Security researchers have uncovered a sophisticated cyber threat actor, dubbed Hazy Hawk, actively exploiting DNS misconfigurations to hijack subdomains of prominent organizations worldwide. Since at least December 2023, Hazy Hawk has been leveraging abandoned cloud resources to disseminate scams and malware, posing significant risks to government agencies, major corporations, and academic institutions.
Discovery and Initial Findings
In February 2025, Infoblox researchers identified Hazy Hawk’s activities when the group successfully hijacked subdomains belonging to the U.S. Centers for Disease Control and Prevention (CDC). Subsequent investigations revealed that Hazy Hawk had targeted numerous domains associated with global government entities, Fortune 500 companies, and prestigious universities.
Exploitation of DNS Misconfigurations
Hazy Hawk employs a technique known as CNAME hijacking, which exploits dangling DNS records pointing to cloud resources that are no longer in use. When organizations decommission cloud services without removing the corresponding DNS entries, attackers can register identical resources and gain control of the subdomain without breaching any systems. This method allows Hazy Hawk to host malicious URLs under trusted domains, increasing the likelihood of successful phishing and malware distribution.

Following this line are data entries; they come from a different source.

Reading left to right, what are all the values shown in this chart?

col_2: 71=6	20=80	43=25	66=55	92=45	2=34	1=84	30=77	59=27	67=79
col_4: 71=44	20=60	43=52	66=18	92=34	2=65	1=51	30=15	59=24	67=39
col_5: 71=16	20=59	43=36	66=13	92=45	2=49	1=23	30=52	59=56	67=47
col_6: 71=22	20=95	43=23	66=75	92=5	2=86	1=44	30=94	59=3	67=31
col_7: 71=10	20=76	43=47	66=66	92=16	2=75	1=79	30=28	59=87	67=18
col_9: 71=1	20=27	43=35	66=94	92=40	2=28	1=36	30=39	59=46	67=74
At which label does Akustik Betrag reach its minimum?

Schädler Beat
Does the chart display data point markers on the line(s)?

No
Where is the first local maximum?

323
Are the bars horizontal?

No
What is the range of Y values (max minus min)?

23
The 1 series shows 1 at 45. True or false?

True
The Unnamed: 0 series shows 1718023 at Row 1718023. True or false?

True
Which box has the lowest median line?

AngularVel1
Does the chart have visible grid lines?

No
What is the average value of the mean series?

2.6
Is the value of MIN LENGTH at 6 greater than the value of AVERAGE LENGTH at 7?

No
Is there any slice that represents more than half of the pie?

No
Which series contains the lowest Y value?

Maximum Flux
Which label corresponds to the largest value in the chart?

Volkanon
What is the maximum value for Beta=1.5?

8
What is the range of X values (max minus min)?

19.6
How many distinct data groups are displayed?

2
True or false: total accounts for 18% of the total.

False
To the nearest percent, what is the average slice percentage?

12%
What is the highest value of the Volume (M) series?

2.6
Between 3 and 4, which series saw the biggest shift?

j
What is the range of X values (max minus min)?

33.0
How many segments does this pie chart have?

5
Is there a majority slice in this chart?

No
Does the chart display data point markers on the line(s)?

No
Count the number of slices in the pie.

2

Notable Victims and Impact
The group’s targets include federal agencies such as cdc[.]gov and alabama[.]gov, universities like Berkeley[.]edu and nyu[.]edu, and global corporations including Deloitte, PricewaterhouseCoopers, and Ernst & Young. Even international organizations like UNICEF have been affected. By hijacking these subdomains, Hazy Hawk generates hundreds of malicious URLs that appear legitimate in search results due to the parent domain’s high trust score. Unsuspecting users clicking these links are redirected through complex traffic distribution systems designed to profile them based on factors like device type and location.
Technical Sophistication and Deceptive Techniques
Hazy Hawk demonstrates a high level of technical sophistication. Identifying vulnerable DNS records in the cloud is significantly more challenging than identifying regular unregistered domains. As cloud usage has grown, the number of abandoned fire and forget resources has skyrocketed. Once in control of a subdomain, Hazy Hawk employs several deceptive techniques, including stealing content from legitimate websites like PBS to make their initial pages appear trustworthy. They also use URL obfuscation to hide link destinations, sometimes specifically altering AWS S3 bucket URLs to thwart security measures.
Persistent Threats and Financial Impact
Users who interact with these malicious sites may unknowingly grant permission for push notifications, creating a persistent channel for scammers to send alerts even after leaving the initial site. These notifications often impersonate legitimate brands and claim the user’s device has been compromised, leading to tech support scams and fake antivirus offers. The financial impact is substantial, particularly among elderly victims. The FBI reports that tech support scams, one of Hazy Hawk’s primary deceptions, resulted in losses exceeding $347 million in 2021 alone.
Mitigation Strategies
To defend against such attacks, organizations must implement robust DNS hygiene practices. Regular audits of DNS records are essential to identify and remove entries pointing to decommissioned cloud resources. Additionally, organizations should monitor for unauthorized changes to DNS configurations and employ security measures to detect and block malicious activities associated with their domains.
Conclusion
Hazy Hawk’s exploitation of DNS misconfigurations underscores the critical importance of diligent DNS management and cloud resource monitoring. By addressing these vulnerabilities, organizations can significantly reduce the risk of subdomain hijacking and protect their users from associated scams and malware.